Baidu schliesst Partnerschaften mit Bosch und Continental

Uhr | Aktualisiert

Baidus Plattform für autonome Fahrzeuge hat Zuwachs bekommen. Das Unternehmen schloss Partnerschaften mit Bosch und Continental. Die Unterzeichnung erfolgte im Rahmen eines Staatsbesuchs.

Frank Jourdan, Continental-Vorstandsmitglied und Leiter der Division Chassis & Safety, und Qi Lu, Group President und COO von Baidu, unterzeichneten das Abkommen in Berlin. (Quelle: Continental)
Frank Jourdan, Continental-Vorstandsmitglied und Leiter der Division Chassis & Safety, und Qi Lu, Group President und COO von Baidu, unterzeichneten das Abkommen in Berlin. (Quelle: Continental)

Der chinesische Technologieriese Baidu (百度) hat zwei grosse Partner für selbstfahrende Autos gefunden.
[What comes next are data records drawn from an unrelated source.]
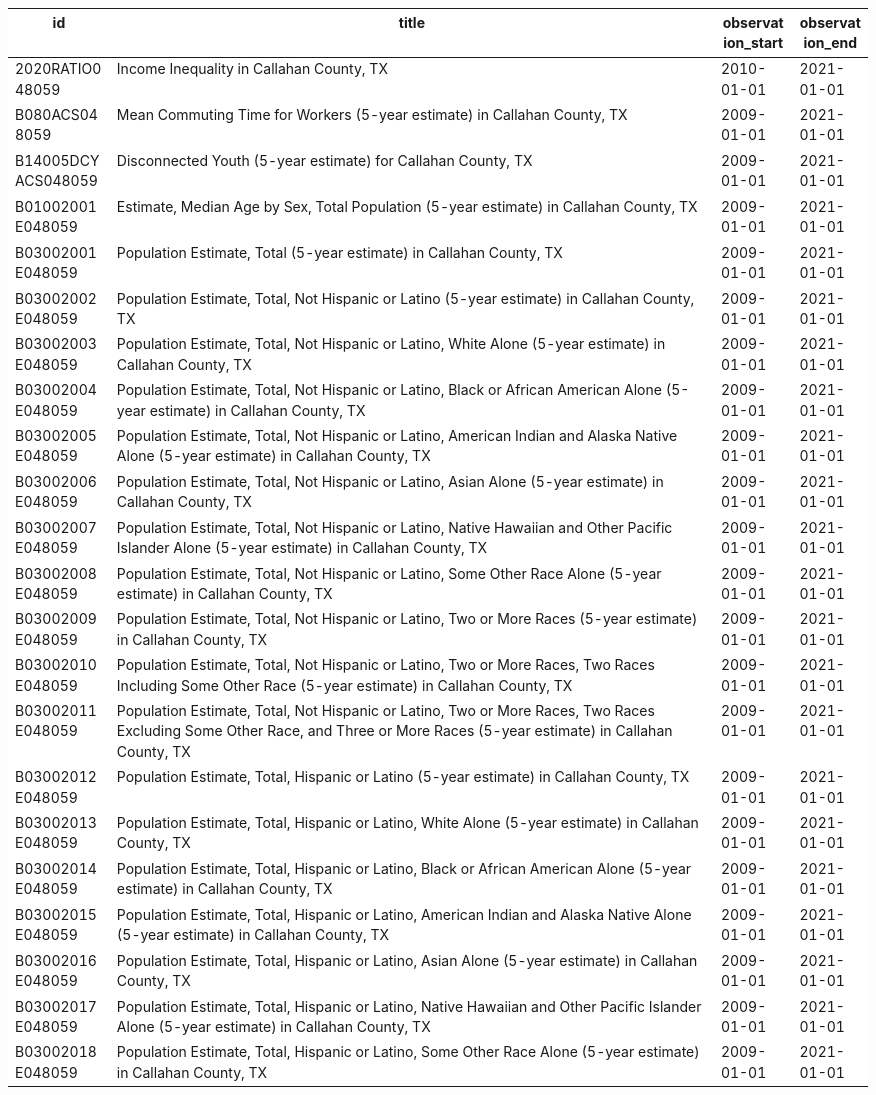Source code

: | id                        | title                                                                                                                                                                        | observation_start   | observation_end   |
|---------------------------|------------------------------------------------------------------------------------------------------------------------------------------------------------------------------|---------------------|-------------------|
| 2020RATIO048059           | Income Inequality in Callahan County, TX                                                                                                                                     | 2010-01-01          | 2021-01-01        |
| B080ACS048059             | Mean Commuting Time for Workers (5-year estimate) in Callahan County, TX                                                                                                     | 2009-01-01          | 2021-01-01        |
| B14005DCYACS048059        | Disconnected Youth (5-year estimate) for Callahan County, TX                                                                                                                 | 2009-01-01          | 2021-01-01        |
| B01002001E048059          | Estimate, Median Age by Sex, Total Population (5-year estimate) in Callahan County, TX                                                                                       | 2009-01-01          | 2021-01-01        |
| B03002001E048059          | Population Estimate, Total (5-year estimate) in Callahan County, TX                                                                                                          | 2009-01-01          | 2021-01-01        |
| B03002002E048059          | Population Estimate, Total, Not Hispanic or Latino (5-year estimate) in Callahan County, TX                                                                                  | 2009-01-01          | 2021-01-01        |
| B03002003E048059          | Population Estimate, Total, Not Hispanic or Latino, White Alone (5-year estimate) in Callahan County, TX                                                                     | 2009-01-01          | 2021-01-01        |
| B03002004E048059          | Population Estimate, Total, Not Hispanic or Latino, Black or African American Alone (5-year estimate) in Callahan County, TX                                                 | 2009-01-01          | 2021-01-01        |
| B03002005E048059          | Population Estimate, Total, Not Hispanic or Latino, American Indian and Alaska Native Alone (5-year estimate) in Callahan County, TX                                         | 2009-01-01          | 2021-01-01        |
| B03002006E048059          | Population Estimate, Total, Not Hispanic or Latino, Asian Alone (5-year estimate) in Callahan County, TX                                                                     | 2009-01-01          | 2021-01-01        |
| B03002007E048059          | Population Estimate, Total, Not Hispanic or Latino, Native Hawaiian and Other Pacific Islander Alone (5-year estimate) in Callahan County, TX                                | 2009-01-01          | 2021-01-01        |
| B03002008E048059          | Population Estimate, Total, Not Hispanic or Latino, Some Other Race Alone (5-year estimate) in Callahan County, TX                                                           | 2009-01-01          | 2021-01-01        |
| B03002009E048059          | Population Estimate, Total, Not Hispanic or Latino, Two or More Races (5-year estimate) in Callahan County, TX                                                               | 2009-01-01          | 2021-01-01        |
| B03002010E048059          | Population Estimate, Total, Not Hispanic or Latino, Two or More Races, Two Races Including Some Other Race (5-year estimate) in Callahan County, TX                          | 2009-01-01          | 2021-01-01        |
| B03002011E048059          | Population Estimate, Total, Not Hispanic or Latino, Two or More Races, Two Races Excluding Some Other Race, and Three or More Races (5-year estimate) in Callahan County, TX | 2009-01-01          | 2021-01-01        |
| B03002012E048059          | Population Estimate, Total, Hispanic or Latino (5-year estimate) in Callahan County, TX                                                                                      | 2009-01-01          | 2021-01-01        |
| B03002013E048059          | Population Estimate, Total, Hispanic or Latino, White Alone (5-year estimate) in Callahan County, TX                                                                         | 2009-01-01          | 2021-01-01        |
| B03002014E048059          | Population Estimate, Total, Hispanic or Latino, Black or African American Alone (5-year estimate) in Callahan County, TX                                                     | 2009-01-01          | 2021-01-01        |
| B03002015E048059          | Population Estimate, Total, Hispanic or Latino, American Indian and Alaska Native Alone (5-year estimate) in Callahan County, TX                                             | 2009-01-01          | 2021-01-01        |
| B03002016E048059          | Population Estimate, Total, Hispanic or Latino, Asian Alone (5-year estimate) in Callahan County, TX                                                                         | 2009-01-01          | 2021-01-01        |
| B03002017E048059          | Population Estimate, Total, Hispanic or Latino, Native Hawaiian and Other Pacific Islander Alone (5-year estimate) in Callahan County, TX                                    | 2009-01-01          | 2021-01-01        |
| B03002018E048059          | Population Estimate, Total, Hispanic or Latino, Some Other Race Alone (5-year estimate) in Callahan County, TX                                                               | 2009-01-01          | 2021-01-01        |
Das Unternehmen unterzeichnete am 31. Mai Kooperationsvereinbarungen mit den deutschen Autozulieferern Bosch und Continental, wie die Firmen mitteilen. Die Unterzeichnung erfolgte im Rahmen des Staatsbesuchs des chinesischen Ministerpräsidenten Li Keqiang (李克强).

Baidu stärkt damit seine Plattform für selbstfahrende Autos namens Apollo (阿波罗). Erst Ende April öffnete das Unternehmen diese für weitere Partner. Im Gegensatz zu anderen Herstellern, wie etwa Tesla oder Google, verfolgt Baidu damit einen offenen Ansatz. Die Apollo-Plattform besteht aus Fahrzeugen, Hardware, Software und Cloud-Diensten.

Technologie und Services beisteuern

Bosch will für das Projekt Apollo vor allem Sensoren liefern, heisst es in der Mitteilung. Weiterhin arbeiten die Firmen an Lösungen zur Eigenlokalisierung der Fahrzeuge. Bosch unterstütze Baidu zudem bei der Ausarbeitung der gesetzlichen Rahmenbedingungen für selbstfahrende Autos in China. Nach eigenen Angaben arbeitet Bosch seit 2011 am automatisierten Fahren und beschäftigt rund 3000 Ingenieure in diesem Bereich.

Continental und Baidu wollen gemeinsam "Technologien, Produkte und Geschäftsmodelle entwickeln", schreibt Continental. Daraus sollen "umfassende und zuverlässige Lösungen für automatisiertes Fahren, vernetzte Fahrzeuge und intelligente Mobilitätsdienste" entstehen.